Operationally, the incremental Russian gains near Rodynske and Myrne matter because they chip away at Ukraine’s defensive belt west of the long‑contested industrial corridor stretching from Avdiivka to Pokrovsk. Each captured settlement offers new staging grounds for artillery, short‑range air defences and forward operating bases that can support deeper thrusts toward larger population centers and key road junctions. The reported infiltration into Dobropillia, if confirmed, would show Russian units experimenting with small‑unit penetration tactics behind Ukrainian lines, complicating Kyiv’s attempts to maintain order and morale in rear areas.

Strategically, combining ground advances with intensified use of glide bombs is designed to overload Ukraine’s limited air defence resources. Systems that might otherwise shield cities like Slovyansk or logistics hubs deeper in the country are being stretched to cover front‑line units, critical infrastructure and major urban centers simultaneously. KAB glide bombs, released from aircraft flying at standoff distances, are particularly hard to intercept, allowing Russia to destroy fortified positions and urban infrastructure without flying directly over Ukrainian‑held territory.

The broader pattern points to a grinding Russian effort to turn tactical successes into a sense of inevitability about further Ukrainian withdrawals in Donetsk oblast. Each town that falls or comes under sustained bombardment makes it harder for Kyiv to convince residents of nearby settlements to stay, accelerating depopulation and complicating any future defence or reconstruction.
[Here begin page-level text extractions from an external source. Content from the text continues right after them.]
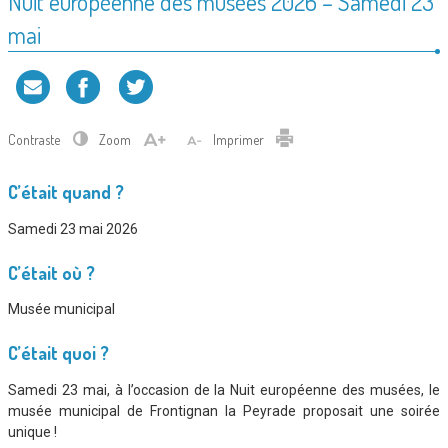
Nuit européenne des musées 2026 – Samedi 23
mai
Contraste
Zoom
Imprimer
C’était quand ?
Samedi 23 mai 2026
C’était où ?
Musée municipal
C’était quoi ?
Samedi 23 mai, à l’occasion de la Nuit européenne des musées, le
musée municipal de Frontignan la Peyrade proposait une soirée
unique !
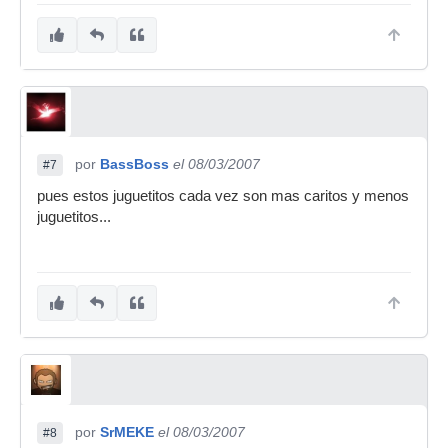
por
BassBoss
el 08/03/2007
#7
pues estos juguetitos cada vez son mas caritos y menos
juguetitos...
por
SrMEKE
el 08/03/2007
#8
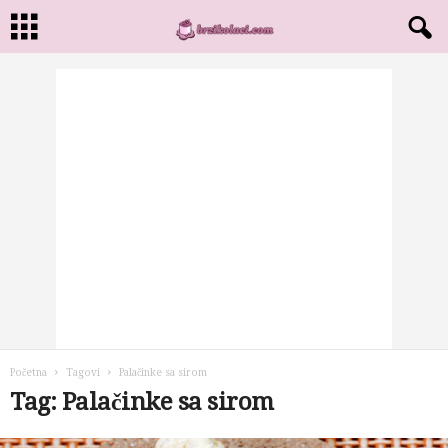
Početna
Tagovi
Palačinke sa sirom
Tag: Palačinke sa sirom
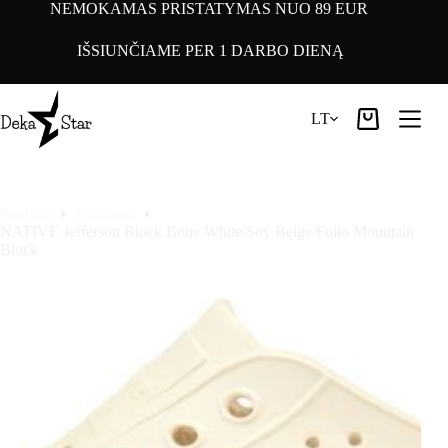
Pereiti
NEMOKAMAS PRISTATYMAS NUO 89 EUR
prie
turinio
IŠSIUNČIAME PER 1 DARBO DIENĄ
LT
Pirkinių
krepšelis
Pradinis
Footwear
NATIVE Jefferson Block Bone White/Soy Beige/Folio Mountain
Block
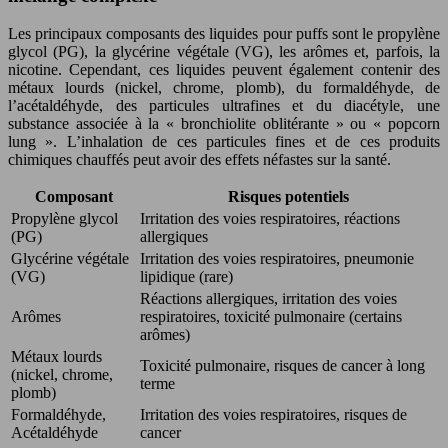
Les principaux composants des liquides pour puffs sont le propylène
glycol (PG), la glycérine végétale (VG), les arômes et, parfois, la
nicotine. Cependant, ces liquides peuvent également contenir des
métaux lourds (nickel, chrome, plomb), du formaldéhyde, de
l’acétaldéhyde, des particules ultrafines et du diacétyle, une
substance associée à la « bronchiolite oblitérante » ou « popcorn
lung ». L’inhalation de ces particules fines et de ces produits
chimiques chauffés peut avoir des effets néfastes sur la santé.
Composant
Risques potentiels
Propylène glycol
Irritation des voies respiratoires, réactions
(PG)
allergiques
Glycérine végétale
Irritation des voies respiratoires, pneumonie
(VG)
lipidique (rare)
Réactions allergiques, irritation des voies
Arômes
respiratoires, toxicité pulmonaire (certains
arômes)
Métaux lourds
Toxicité pulmonaire, risques de cancer à long
(nickel, chrome,
terme
plomb)
Formaldéhyde,
Irritation des voies respiratoires, risques de
Acétaldéhyde
cancer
The shareable takeaway is stark: as Russian troops move a few streets deeper in places most outsiders have never heard of, the real shift is that Ukrainian cities once considered rear areas are coming within the blast radius of Russia’s heaviest bombs.

Key developments to watch will be whether Ukraine confirms or denies Russian presence inside Dobropillia, how quickly Ukrainian forces attempt to stabilize lines around Myrne and Rodynske, and whether further KAB strikes hit major cities like Kramatorsk or Slovyansk in the coming days. Any confirmed collapse of Ukrainian positions along this axis, or a mass civilian evacuation from these towns, would signal that the eastern front is tipping more decisively in Moscow’s favor.